I’m lumping two unsupervised models together for this step, as they are used here to complement each other. First, I used K Means clustering to predict clusters based on the written text of the reviews. It’s important to choose the proper number of clusters. Too few and they will all be centered around our imbalanced majority class. Too many and we spend extra time and processing power to produce increasingly redundant information. After some experimentation, 500 clusters were chosen. Now we can assign the data points in our set based on their clustering, and we have users! As a note for future projects, assigning new users to a predetermined cluster is a possible solution to the common ‘cold start’ problem.
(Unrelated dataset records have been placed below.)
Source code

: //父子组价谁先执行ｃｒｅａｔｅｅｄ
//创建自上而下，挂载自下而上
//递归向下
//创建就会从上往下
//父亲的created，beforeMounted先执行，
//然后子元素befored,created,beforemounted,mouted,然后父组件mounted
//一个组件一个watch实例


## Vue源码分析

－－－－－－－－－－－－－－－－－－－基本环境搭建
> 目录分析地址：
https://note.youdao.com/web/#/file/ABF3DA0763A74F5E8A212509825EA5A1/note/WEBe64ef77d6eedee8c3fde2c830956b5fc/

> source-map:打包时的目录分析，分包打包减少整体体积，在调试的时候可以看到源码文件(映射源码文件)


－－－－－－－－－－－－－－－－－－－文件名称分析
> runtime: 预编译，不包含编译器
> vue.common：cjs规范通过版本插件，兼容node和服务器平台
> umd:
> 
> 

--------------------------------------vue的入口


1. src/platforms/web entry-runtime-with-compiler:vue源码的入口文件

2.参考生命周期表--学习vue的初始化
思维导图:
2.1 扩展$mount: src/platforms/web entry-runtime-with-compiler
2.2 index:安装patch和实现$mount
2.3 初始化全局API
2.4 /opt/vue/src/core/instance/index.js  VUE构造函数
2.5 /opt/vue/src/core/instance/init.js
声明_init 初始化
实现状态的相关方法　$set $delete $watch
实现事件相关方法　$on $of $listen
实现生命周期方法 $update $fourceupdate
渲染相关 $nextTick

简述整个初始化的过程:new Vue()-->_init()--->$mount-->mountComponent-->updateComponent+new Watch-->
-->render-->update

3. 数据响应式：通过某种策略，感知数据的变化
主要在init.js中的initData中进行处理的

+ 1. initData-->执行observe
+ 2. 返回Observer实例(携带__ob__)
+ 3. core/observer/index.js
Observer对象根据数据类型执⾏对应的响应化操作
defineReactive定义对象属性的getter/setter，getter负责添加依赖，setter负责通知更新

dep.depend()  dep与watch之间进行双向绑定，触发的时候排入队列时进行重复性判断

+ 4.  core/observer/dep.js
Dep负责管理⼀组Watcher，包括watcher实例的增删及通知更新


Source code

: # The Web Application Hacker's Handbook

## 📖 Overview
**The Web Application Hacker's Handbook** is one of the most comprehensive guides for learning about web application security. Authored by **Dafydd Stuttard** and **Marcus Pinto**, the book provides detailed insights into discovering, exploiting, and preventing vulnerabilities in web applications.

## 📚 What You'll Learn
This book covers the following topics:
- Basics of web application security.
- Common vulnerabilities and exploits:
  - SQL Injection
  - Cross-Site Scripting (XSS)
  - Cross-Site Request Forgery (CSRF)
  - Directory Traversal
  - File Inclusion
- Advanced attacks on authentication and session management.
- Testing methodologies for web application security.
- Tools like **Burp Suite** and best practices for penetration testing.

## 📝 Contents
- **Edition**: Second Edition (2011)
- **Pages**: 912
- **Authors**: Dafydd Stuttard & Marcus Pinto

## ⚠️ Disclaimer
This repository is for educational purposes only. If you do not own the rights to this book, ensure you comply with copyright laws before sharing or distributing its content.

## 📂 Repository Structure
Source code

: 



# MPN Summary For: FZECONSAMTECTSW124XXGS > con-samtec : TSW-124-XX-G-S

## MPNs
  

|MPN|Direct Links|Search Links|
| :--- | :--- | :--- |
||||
LDA — Each small blob is a different predicted topic. Topics are grouped by predicted similarity.

To simulate the clustering, I turn to a different unsupervised learning process: Latent Dirichlet Allocation (LDA). LDA is used on text data, like we have, and uses machine learning to organize our data into topics. An expected outcome for our current data set is to have outcomes based on the sentiment of the reviews. Topics may be similar based around highly positive reviews and they may be located far from topics extracted from negative reviews. Note: This is not the same process K Means uses to assign clusters, but it could be assumed to be similar and thus is a helpful visual and helps with exploring the text data.

The Fourth Model

The fourth model comes directly from our previously discussed goal: to build the recommender system. I import the SVD model from the surprise library and supply our predicted clusters in place of the missing User IDs. Voila! We’ve created a user-based recommender system without any users!

My simple recommender system.

Conclusion

It is important to note that every step of this process had room for improvement. But doing it this way and dividing each step cleanly and identifying new project goals at each step will be hugely helpful to return to the beginning and use what we’ve learned in future steps. This project will be polished and optimized in a way that would be much more difficult if we spent time and energy getting each step perfect before moving on. Organization sometimes means ignoring perfection.

Thanks for reading and I hope you’ve taken heed of some advice!